Considering the obstacles, advocates are pushing to put more onus on the government to provide additional funding to programs and support housing and job placement efforts more effectively.

Hilowitz told Newsweek that the U.S. government is doing a "good job," but that American immigration organizations are having to operate beyond their capabilities in trying to meet the demand.
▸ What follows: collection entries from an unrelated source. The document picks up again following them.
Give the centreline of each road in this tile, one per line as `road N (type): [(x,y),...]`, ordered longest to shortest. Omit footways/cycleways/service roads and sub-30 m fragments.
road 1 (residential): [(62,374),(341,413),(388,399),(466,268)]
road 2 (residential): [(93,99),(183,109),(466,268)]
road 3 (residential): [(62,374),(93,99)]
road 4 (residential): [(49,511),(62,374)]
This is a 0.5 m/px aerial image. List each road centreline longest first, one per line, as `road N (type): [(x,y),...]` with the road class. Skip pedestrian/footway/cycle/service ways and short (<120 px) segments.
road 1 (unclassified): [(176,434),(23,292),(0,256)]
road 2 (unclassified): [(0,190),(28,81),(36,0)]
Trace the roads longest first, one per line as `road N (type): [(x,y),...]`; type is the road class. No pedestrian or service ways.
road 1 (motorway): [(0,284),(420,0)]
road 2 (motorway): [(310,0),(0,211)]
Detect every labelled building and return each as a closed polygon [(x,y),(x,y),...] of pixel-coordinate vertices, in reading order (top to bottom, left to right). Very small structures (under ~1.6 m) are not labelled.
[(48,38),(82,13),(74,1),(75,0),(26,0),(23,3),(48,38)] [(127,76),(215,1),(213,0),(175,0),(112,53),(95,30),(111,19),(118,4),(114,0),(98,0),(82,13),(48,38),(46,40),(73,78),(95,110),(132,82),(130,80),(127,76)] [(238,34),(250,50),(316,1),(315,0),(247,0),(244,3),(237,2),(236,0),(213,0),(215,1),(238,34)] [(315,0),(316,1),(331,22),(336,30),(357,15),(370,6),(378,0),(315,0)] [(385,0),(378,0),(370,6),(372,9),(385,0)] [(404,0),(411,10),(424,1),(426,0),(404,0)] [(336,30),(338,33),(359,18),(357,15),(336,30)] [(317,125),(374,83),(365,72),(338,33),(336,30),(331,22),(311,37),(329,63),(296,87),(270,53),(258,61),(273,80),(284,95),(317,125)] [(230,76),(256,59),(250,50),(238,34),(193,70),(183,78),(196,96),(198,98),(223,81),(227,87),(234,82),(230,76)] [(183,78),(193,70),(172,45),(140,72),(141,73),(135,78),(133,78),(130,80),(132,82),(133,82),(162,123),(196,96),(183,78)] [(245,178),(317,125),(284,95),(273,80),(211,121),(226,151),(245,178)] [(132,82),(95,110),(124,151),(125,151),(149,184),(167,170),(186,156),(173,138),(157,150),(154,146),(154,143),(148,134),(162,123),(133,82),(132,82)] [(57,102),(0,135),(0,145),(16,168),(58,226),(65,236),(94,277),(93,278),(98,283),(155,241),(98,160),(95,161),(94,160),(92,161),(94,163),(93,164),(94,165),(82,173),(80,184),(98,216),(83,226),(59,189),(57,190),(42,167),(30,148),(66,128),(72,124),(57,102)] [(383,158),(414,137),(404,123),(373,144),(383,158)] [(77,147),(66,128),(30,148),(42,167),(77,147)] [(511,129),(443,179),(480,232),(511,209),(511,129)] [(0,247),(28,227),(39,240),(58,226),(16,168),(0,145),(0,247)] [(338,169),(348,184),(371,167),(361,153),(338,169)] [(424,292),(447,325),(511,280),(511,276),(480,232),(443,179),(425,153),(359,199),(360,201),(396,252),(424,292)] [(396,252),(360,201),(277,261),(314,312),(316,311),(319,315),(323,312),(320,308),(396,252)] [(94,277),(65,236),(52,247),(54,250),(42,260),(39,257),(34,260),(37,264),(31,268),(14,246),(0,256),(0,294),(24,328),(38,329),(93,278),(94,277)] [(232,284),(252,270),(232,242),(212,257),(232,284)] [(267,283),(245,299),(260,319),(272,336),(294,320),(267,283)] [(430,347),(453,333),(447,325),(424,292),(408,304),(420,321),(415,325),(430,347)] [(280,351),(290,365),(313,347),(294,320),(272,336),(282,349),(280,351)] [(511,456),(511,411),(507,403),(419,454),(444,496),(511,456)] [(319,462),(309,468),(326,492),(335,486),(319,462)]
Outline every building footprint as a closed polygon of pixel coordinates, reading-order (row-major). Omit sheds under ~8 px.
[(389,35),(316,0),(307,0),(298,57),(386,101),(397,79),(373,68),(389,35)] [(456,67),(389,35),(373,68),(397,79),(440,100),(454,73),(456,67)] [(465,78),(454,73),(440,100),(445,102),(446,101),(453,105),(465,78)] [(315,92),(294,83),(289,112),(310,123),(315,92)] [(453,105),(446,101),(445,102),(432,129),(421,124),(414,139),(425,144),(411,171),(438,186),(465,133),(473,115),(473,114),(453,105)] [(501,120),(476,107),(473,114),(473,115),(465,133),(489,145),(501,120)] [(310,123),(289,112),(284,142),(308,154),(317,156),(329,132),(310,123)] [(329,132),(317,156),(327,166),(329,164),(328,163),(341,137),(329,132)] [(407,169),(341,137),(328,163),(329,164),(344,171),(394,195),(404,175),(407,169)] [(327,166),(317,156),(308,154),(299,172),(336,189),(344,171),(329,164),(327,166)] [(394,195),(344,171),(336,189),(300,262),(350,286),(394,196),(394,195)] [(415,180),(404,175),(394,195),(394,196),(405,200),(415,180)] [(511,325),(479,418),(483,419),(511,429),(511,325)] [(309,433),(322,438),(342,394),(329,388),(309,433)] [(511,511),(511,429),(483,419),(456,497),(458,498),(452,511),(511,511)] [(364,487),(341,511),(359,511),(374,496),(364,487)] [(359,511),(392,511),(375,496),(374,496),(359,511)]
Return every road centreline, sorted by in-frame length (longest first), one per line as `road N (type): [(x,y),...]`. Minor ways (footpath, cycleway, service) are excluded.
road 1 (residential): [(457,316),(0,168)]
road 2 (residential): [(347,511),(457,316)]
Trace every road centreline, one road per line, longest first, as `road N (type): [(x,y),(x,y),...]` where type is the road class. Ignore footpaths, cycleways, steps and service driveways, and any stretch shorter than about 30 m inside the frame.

"It would be great if the government continued to increase funding to agencies and resettlement groups so that they could add more employees, caseworkers, and legal services," Hilowitz said.

The resettlement infrastructure of both countries has been crippled by spiking demand, rising prices, and low resources, which has shifted much of the resettlement burden on communities and citizens in the interim.

Calling this the "biggest national humanitarian effort since the Underground Railroad," Hilowitz said that "the actual resettlement (in the U.S.) is being done by regular civilians across the country, in every city, town, and neighborhood."

"They're doing the heavy lifting," Hilowitz said. "The government is not doing it."

Although community groups have made tremendous strides in helping refugee families, he reiterated that too many Afghans have been left behind — forgotten in a country with no reliable assistance, support, money or shelter.

"Thousands of Afghans are still stranded today, and that is a fact," Hilowitz said.